**WHAT TO WORK ON:**
Everything from the first line of the records to the line containing "Page size: 2001x1125.", inclusive, is to be extracted exactly, and nothing more.

+++++

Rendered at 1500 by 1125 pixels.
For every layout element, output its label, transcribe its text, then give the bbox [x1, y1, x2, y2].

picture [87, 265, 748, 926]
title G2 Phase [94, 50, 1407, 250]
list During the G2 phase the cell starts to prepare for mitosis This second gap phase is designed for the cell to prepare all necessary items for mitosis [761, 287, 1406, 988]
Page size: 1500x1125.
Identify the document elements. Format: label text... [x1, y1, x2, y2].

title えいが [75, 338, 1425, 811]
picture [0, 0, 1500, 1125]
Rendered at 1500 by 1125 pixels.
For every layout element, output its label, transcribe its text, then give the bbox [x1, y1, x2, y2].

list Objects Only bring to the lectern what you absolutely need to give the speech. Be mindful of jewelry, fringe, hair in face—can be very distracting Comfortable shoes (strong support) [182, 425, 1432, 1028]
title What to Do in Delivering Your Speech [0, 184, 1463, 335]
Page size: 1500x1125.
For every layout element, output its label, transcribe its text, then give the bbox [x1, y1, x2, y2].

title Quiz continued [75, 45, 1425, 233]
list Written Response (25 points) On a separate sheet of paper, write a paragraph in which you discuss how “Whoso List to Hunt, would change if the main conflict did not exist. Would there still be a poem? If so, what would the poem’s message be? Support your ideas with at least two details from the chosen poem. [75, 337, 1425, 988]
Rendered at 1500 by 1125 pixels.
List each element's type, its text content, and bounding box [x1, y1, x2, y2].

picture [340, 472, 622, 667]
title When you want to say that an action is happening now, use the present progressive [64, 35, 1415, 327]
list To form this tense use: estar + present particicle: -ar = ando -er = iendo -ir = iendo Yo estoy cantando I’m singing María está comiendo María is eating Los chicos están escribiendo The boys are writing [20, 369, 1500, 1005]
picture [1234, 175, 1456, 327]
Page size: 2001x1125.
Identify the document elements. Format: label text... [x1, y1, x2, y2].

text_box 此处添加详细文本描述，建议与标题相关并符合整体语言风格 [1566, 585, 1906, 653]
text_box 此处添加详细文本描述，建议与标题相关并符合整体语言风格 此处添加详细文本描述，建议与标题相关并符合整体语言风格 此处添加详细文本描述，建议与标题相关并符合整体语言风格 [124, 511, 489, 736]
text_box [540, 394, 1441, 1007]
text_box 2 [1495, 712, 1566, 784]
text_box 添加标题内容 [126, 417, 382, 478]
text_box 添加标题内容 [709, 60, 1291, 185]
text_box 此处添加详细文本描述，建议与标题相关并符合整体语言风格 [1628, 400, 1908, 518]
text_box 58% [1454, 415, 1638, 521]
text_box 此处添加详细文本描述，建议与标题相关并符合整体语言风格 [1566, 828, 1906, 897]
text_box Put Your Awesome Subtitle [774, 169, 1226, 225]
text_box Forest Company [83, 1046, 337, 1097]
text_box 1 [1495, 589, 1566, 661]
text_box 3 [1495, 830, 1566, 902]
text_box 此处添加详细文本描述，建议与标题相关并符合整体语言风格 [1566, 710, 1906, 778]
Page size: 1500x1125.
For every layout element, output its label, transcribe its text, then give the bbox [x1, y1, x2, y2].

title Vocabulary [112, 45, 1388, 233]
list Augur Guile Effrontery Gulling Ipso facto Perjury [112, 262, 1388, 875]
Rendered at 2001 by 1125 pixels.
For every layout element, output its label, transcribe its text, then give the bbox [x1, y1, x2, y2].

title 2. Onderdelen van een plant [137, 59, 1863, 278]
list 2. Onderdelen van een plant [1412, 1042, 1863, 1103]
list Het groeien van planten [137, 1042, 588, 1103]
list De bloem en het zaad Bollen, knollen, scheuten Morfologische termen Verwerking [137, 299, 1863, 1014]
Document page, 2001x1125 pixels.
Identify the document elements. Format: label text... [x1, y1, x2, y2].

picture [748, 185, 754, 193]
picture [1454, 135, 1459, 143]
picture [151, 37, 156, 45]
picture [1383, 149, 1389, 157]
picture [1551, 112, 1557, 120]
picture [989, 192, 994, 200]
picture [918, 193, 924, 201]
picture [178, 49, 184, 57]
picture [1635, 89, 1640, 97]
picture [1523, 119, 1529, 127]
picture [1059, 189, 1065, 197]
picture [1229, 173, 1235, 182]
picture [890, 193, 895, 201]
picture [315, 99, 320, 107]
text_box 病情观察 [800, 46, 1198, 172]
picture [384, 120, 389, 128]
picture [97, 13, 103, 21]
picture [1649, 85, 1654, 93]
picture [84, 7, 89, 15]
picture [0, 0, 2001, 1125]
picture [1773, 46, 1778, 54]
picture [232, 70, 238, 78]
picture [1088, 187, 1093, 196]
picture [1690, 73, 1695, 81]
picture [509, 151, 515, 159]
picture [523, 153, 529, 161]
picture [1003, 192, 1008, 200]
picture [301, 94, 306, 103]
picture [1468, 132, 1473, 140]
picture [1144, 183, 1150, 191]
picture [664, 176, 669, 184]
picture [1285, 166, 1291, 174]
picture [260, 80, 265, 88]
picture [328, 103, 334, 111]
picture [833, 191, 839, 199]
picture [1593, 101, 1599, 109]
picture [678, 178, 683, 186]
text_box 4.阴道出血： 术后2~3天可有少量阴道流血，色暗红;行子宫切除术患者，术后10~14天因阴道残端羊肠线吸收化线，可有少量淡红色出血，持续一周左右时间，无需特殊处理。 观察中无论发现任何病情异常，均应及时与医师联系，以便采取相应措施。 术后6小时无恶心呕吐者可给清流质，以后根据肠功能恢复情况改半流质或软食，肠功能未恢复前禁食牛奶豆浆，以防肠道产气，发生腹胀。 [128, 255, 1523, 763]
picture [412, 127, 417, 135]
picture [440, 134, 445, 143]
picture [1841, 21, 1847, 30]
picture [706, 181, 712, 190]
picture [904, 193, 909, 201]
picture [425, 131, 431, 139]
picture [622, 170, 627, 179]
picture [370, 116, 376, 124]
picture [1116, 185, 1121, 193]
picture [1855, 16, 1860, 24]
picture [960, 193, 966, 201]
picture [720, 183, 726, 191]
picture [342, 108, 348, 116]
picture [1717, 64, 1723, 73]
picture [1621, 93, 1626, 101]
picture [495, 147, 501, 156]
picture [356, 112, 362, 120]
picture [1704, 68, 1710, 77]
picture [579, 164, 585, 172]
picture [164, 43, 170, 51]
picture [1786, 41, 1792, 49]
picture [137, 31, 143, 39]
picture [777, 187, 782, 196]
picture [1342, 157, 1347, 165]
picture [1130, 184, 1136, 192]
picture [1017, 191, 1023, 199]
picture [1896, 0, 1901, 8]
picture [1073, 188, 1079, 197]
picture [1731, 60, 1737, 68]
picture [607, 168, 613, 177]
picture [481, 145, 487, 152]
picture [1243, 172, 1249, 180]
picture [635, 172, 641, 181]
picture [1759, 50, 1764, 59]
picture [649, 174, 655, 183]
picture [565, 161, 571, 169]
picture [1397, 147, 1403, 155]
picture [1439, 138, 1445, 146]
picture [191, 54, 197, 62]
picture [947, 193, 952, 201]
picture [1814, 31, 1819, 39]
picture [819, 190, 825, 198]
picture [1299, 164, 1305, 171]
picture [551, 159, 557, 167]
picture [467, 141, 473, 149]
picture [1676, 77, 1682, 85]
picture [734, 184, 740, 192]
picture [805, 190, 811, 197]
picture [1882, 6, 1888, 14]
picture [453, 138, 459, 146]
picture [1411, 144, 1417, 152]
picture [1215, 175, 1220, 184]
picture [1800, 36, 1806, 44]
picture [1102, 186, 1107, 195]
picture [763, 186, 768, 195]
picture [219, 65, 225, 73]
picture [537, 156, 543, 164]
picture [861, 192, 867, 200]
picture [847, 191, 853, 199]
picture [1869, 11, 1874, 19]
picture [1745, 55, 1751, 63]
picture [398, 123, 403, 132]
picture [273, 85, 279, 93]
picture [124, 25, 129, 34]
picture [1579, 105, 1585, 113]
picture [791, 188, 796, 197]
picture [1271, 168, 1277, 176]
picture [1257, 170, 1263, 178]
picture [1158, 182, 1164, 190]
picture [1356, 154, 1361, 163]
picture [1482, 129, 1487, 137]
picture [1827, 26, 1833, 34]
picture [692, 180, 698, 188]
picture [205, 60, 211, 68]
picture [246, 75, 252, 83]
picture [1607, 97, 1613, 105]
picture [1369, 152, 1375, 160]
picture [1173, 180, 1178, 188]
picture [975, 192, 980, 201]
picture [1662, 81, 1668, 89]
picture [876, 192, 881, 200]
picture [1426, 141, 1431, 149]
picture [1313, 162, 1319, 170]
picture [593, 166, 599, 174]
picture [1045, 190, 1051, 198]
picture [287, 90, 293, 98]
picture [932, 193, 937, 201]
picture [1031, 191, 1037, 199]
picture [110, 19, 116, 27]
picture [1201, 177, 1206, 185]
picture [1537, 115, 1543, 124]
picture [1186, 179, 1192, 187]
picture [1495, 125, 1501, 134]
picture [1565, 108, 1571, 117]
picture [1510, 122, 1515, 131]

+++++

**REPLY:**
Rendered at 1500 by 1125 pixels.
For every layout element, output its label, transcribe its text, then give the bbox [x1, y1, x2, y2].

picture [87, 265, 748, 926]
title G2 Phase [94, 50, 1407, 250]
list During the G2 phase the cell starts to prepare for mitosis This second gap phase is designed for the cell to prepare all necessary items for mitosis [761, 287, 1406, 988]
Page size: 1500x1125.
Identify the document elements. Format: label text... [x1, y1, x2, y2].

title えいが [75, 338, 1425, 811]
picture [0, 0, 1500, 1125]
Rendered at 1500 by 1125 pixels.
For every layout element, output its label, transcribe its text, then give the bbox [x1, y1, x2, y2].

list Objects Only bring to the lectern what you absolutely need to give the speech. Be mindful of jewelry, fringe, hair in face—can be very distracting Comfortable shoes (strong support) [182, 425, 1432, 1028]
title What to Do in Delivering Your Speech [0, 184, 1463, 335]
Page size: 1500x1125.
For every layout element, output its label, transcribe its text, then give the bbox [x1, y1, x2, y2].

title Quiz continued [75, 45, 1425, 233]
list Written Response (25 points) On a separate sheet of paper, write a paragraph in which you discuss how “Whoso List to Hunt, would change if the main conflict did not exist. Would there still be a poem? If so, what would the poem’s message be? Support your ideas with at least two details from the chosen poem. [75, 337, 1425, 988]
Rendered at 1500 by 1125 pixels.
List each element's type, its text content, and bounding box [x1, y1, x2, y2].

picture [340, 472, 622, 667]
title When you want to say that an action is happening now, use the present progressive [64, 35, 1415, 327]
list To form this tense use: estar + present particicle: -ar = ando -er = iendo -ir = iendo Yo estoy cantando I’m singing María está comiendo María is eating Los chicos están escribiendo The boys are writing [20, 369, 1500, 1005]
picture [1234, 175, 1456, 327]
Page size: 2001x1125.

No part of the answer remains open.